From a pragmatic point of view, we think derivatives for cryptocurrencies will get the bulk of initial attention. But that is up to the market makers building on our protocol.We are designing trading derivatives to be optimal for trading in terms of speed, fairness, and security, while also incentivizing liquidity. Vega ensures fair trading by combating front-running and market manipulation better than any other blockchain. Vega Protocol offers a unique approach to market creation and liquidity incentivization.
Vega is a fundamental level of infrastructure for programmable markets and financial products on the blockchain. It allows users to create, customize, and deploy markets safely with minimal effort.At this stage, we just want to establish the fact that Vega Protocol is the best place to deploy peer-to-peer markets with liquidity, good prices, and low fees. As a team, we are less focused on specific markets. When we talk to our market making friends, their interest is incredibly variable. The fact is, we can create markets around virtually anything. When asked: “What markets are most likely to be successful? Where do we see the most demand?” The answer is a moving target.

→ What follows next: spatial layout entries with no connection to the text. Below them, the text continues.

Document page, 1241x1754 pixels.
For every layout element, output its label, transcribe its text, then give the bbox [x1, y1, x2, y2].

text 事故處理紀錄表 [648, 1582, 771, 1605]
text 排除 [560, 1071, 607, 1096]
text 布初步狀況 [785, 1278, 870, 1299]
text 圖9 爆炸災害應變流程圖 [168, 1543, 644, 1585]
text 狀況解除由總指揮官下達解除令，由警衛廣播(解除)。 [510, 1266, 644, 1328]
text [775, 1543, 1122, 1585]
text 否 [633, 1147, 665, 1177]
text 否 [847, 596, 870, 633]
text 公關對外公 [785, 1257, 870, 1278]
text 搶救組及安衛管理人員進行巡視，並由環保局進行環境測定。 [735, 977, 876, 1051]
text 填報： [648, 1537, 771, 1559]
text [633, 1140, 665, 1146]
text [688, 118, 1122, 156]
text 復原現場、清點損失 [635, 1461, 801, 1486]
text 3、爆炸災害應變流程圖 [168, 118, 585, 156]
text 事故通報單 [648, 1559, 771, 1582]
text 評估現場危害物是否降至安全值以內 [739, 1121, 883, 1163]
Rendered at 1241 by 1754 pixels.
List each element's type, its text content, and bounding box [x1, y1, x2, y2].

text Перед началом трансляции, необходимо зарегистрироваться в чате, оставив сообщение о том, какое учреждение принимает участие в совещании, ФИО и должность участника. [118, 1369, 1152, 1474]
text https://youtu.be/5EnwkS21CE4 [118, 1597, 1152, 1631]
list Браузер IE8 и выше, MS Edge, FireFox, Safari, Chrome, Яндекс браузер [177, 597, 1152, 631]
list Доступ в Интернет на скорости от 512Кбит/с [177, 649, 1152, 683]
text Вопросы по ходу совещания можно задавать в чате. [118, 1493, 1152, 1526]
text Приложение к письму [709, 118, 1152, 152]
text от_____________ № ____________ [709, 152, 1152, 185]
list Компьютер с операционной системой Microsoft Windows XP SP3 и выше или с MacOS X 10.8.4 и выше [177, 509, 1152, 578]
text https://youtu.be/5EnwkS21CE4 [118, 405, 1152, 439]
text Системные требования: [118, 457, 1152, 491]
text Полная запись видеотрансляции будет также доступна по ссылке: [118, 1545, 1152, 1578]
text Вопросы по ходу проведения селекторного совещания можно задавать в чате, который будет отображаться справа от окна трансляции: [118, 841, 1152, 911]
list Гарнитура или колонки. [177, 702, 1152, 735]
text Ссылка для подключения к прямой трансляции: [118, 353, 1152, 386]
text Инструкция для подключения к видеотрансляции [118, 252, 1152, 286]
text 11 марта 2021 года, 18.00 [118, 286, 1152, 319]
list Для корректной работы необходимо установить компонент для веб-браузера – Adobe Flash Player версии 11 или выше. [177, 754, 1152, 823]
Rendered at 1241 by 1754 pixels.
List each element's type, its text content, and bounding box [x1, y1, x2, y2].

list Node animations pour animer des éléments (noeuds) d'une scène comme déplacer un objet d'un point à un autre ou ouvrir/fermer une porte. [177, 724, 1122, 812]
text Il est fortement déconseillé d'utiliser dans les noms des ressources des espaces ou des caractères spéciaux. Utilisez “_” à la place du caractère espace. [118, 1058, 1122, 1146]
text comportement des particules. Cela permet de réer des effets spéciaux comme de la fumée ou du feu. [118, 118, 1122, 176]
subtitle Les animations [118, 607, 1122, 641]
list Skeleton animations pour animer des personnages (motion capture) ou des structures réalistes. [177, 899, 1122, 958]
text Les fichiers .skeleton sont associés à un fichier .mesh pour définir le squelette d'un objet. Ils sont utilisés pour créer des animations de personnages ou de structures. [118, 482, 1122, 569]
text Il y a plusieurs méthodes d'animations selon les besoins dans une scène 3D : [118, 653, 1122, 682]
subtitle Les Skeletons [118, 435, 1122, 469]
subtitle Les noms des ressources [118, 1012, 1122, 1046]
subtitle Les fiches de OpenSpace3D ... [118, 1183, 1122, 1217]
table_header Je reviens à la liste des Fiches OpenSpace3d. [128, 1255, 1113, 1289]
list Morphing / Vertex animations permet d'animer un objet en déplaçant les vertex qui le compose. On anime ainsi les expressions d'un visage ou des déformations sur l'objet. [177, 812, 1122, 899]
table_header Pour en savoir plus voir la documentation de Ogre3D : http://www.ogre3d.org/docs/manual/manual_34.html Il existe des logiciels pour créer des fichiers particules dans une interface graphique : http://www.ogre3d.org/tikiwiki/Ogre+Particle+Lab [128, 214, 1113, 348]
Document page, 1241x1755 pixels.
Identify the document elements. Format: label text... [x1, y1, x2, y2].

The protocol has built in rewards for people providing liquidity. Effectively, if you’re a liquidity provider committed to a market, it’s like you’re an equity investor in that market. You have a claim, within the protocol itself, on a percentage of the fees that that market generates. Even if you’re not trading, because you’re supplying base liquidity – as market maker of last resort – you’ll always get paid when trading happens on that market. So, liquidity is incentivized, and you’re encouraged to go out and get more people trading to increase your rewards as the market maker.